Home > Fantasy > Vodka Politics: Alcohol, Autocracy, and the Secret History of the Russian State > Page 24
Vodka Politics: Alcohol, Autocracy, and the Secret History of the Russian State Page 24

by Mark Lawrence


  LITHOGRAPH DEPICTING THE FINAL FRENCH ATTACK ON THE MALAKHOFF HILL, 1855 Library of Congress Prints and Photographs Division/William Simpson.

  Still, over the ensuring months the heroic defenders of Sevastopol repulsed five separate allied assaults on Russian positions, inflicting heavy losses on both sides. Finally, on their sixth assault, the French successfully overran the city’s last defenses and captured Malakhov Hill on September 8, 1855. The city of Sevastopol surrendered the following day.

  The Crimean War was an embarrassing defeat: Russian battle casualties topped one hundred thousand, with another three hundred thousand succumbing to disease, malnourishment, and exposure.41 Among those casualties might be listed Tsar Nicholas I himself, whose military fixation and despair took a dramatic toll on his health. In the spring of 1855, while reviewing troops departing for Crimean battlefields, the tsar contracted pneumonia and died shortly thereafter.

  Soon diplomats mingled in Paris while negotiating peace terms, as did former belligerents on the battlefield. A diary entry of British soldier Henry Tyrrell dated Sunday, April 6, 1856, paints a vivid picture:

  The great objects of attraction to-day were the Russians, who…wandered into every part of our camp, where they soon made out the canteens. By one o’clock there were a good many of them “as soldiers wish to be who love their grog.” A navvy [British manual laborer] of the most stolid kind, much bemused with beer, is a jolly, lively, and intelligent being compared to an intoxicated “Ruski.”… Their drunken salute to passing officers is very ludicrous; and one could laugh, only he is disgusted at the abject cringe with which they remove their caps, and bow, bareheaded, with horrid gravity in their bleary leaden eyes and wooden faces, at the sight of a piece of gold lace. Some of them seemed very much annoyed at the behavior of their comrades, and endeavoured to drag them off from the canteens; and others remained perfectly sober. Our soldiers ran after them in crowds, and fraternised very willingly with their late enemies.42

  Indeed, the French, British, and even the Turkish soldiers happily drank with their newfound Russian friends. At the end of each night’s revelry the Russians returned to their encampments across the deep Chernaya River, which could be crossed only by means of fallen trees—quite a challenge even when sober! Cossack patrols used ropes to pull drunks half-dead (and occasionally fully so) from the water. “Down they came, staggering and roaring through the bones of their countrymen (which in common decency I hope they will bury as soon as possible), and then, after elaborate leave-taking, passed the fatal stream,” Tyrrell wrote. “General Codrington was down at the ford, and did not seem to know whether to be amused or scandalized at the scene.”

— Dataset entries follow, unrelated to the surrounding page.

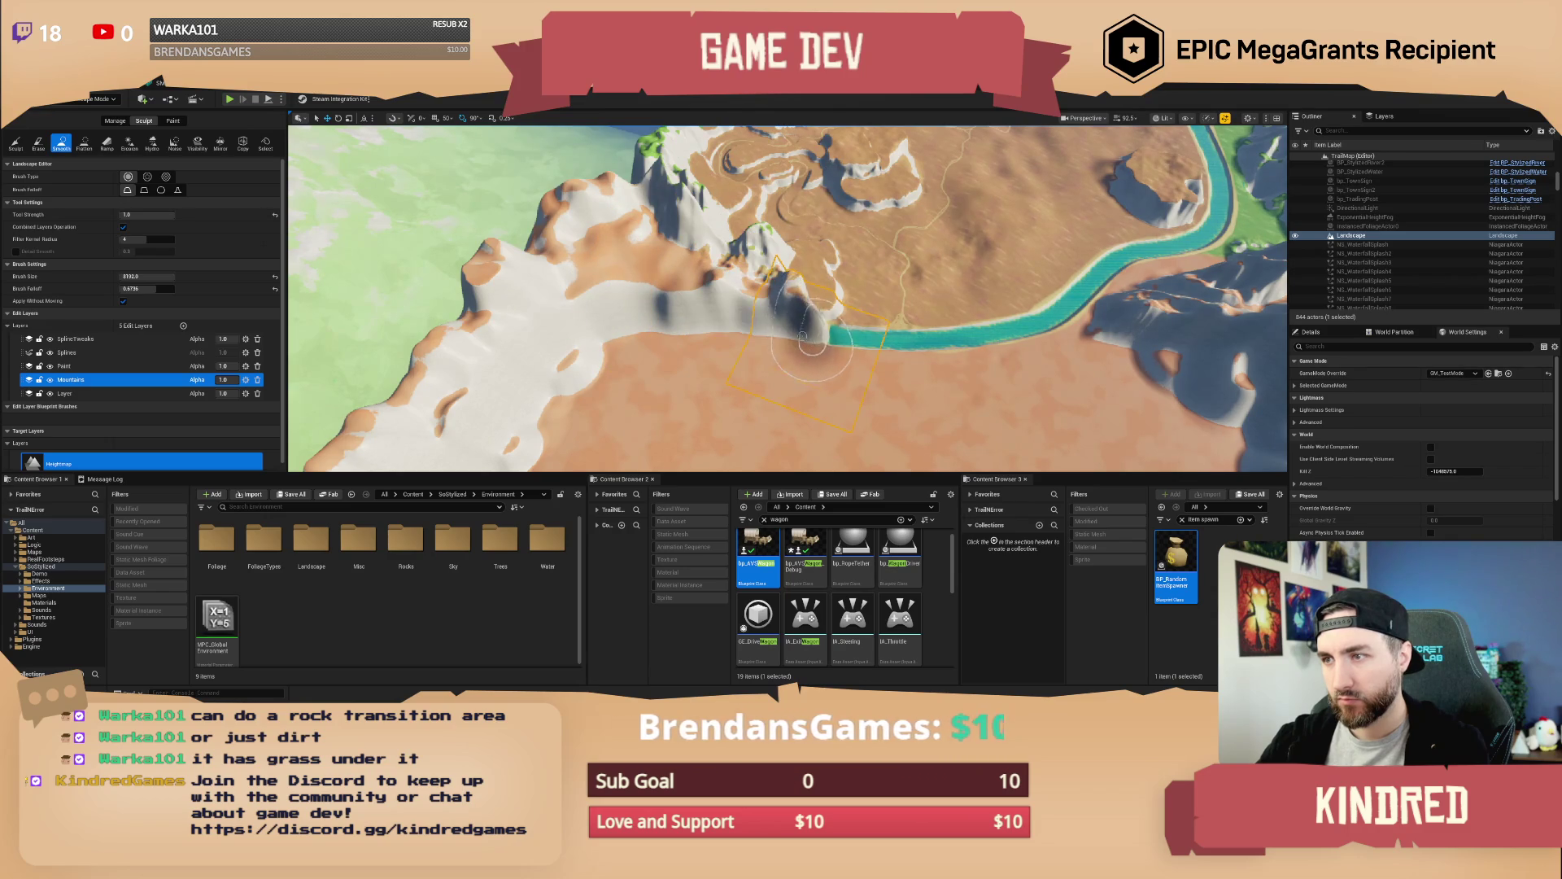
mouse_move(731, 281)
mouse_down()
mouse_move(611, 350)
mouse_move(619, 317)
mouse_move(667, 277)
mouse_move(797, 244)
mouse_move(960, 253)
mouse_move(1090, 236)
mouse_move(1156, 277)
mouse_move(1106, 269)
mouse_move(1058, 289)
mouse_up()
drag(875, 340, 875, 340)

  The British posted guards along the roads to keep “all the drunken Ruskies out of the town” and sentries along the cliffs and harbors “to prevent them coming in after their jollification at the bazaar.” And still they came—especially the more affluent Russian officers who bought huge quantities of champagne and liquor that cost half as much in the allied camps as in the Russian ones.43

  Clearly the embarrassment of pervasive drunkenness contributed to humiliating military defeat in Crimea. Alexander II’s consequent political reforms—abolishing serfdom and the corrupt tax farm—did not stop the state from profiting from the drunkenness of its people, including the lowly peasant conscripts. Only in 1874 did Russia finally scrap Peter the Great’s village quota system for universal conscription, requiring six years of military service for all men. Unfortunately, this reform also universally conscripted Russians to the bottle: even peasants who never touched vodka before enlisting often returned home as drunkards. Later studies found that some 11.7 percent of St. Petersburg workers began drinking vodka only in the military.44 Ultimately, universal conscription became just another tool in the alcoholization of Russian society.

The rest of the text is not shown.